Posted by: Gregoryno6 | July 28, 2012

A gentleman never uses the V-word.

There’s a perfectly acceptable alternative.


Found here. Muchas gracias, Ricardo.


  1. Must remember that. As of now, it will be known as The Pussy Monologues. And V-Day, is now P-Day..

    • Sounds good to me. Rewriting this gynaecological anthem might be difficult, though.

      • Yes, I do believe you are correct..

        BTW, a friend in the state of Maine emailed concerning your Art. Am emailing your web link of art to them. I know a question will, shall we say arise, they will want to know if it truly is OK to click on the, ummm, well you know, your Rodin..
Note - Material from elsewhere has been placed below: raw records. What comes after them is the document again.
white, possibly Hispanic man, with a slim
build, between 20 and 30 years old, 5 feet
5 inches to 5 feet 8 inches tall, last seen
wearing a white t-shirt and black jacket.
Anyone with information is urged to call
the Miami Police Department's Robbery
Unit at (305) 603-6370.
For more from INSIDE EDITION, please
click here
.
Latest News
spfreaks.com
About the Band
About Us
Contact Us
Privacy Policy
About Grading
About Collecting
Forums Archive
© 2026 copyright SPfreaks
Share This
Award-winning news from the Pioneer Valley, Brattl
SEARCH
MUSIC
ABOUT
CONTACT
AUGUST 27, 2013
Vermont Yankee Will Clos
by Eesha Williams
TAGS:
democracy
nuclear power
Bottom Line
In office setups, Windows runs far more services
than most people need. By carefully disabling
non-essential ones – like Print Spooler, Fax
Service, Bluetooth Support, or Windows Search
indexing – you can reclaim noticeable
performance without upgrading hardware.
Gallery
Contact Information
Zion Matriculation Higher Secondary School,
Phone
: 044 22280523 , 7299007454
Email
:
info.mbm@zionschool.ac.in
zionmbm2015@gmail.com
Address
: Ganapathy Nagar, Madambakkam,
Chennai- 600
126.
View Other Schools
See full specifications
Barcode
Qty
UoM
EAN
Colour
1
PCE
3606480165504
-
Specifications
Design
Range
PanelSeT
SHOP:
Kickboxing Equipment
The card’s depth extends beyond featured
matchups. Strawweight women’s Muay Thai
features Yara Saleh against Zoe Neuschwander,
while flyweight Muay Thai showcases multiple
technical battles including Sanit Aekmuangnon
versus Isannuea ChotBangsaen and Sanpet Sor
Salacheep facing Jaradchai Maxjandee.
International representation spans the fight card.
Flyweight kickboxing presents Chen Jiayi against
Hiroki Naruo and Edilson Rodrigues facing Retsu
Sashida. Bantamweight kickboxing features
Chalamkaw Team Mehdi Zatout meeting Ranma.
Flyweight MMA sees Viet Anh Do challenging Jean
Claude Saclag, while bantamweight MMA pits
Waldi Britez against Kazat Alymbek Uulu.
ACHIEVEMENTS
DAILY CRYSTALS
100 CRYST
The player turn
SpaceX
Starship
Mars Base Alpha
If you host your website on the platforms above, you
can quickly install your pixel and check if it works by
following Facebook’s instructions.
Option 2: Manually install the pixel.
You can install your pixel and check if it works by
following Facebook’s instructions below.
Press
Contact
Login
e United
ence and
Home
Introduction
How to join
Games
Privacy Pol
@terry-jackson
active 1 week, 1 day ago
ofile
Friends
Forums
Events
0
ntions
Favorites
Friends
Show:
        • As the ladies would say, my essential mystery is preserved in that shot. I think your friend will be too busy laughing to be offended, anyway.

          • If they are, screw ’em..

      • One should always have instant access to a few life saving items.

        Rubb..uhh condoms, matches or lighter, earplugs, knife or pistol, rope and a 4×4, so one can strap the board to his ass, so he don’t fall in.

  2. I love this picture of Honor Blackman. Oh hell, I love Honor Blackman.

    • Of course you love Honor Blackman. Who doesn’t? Bring them here. I’ll take a swing at them while you hold their arms behind their back.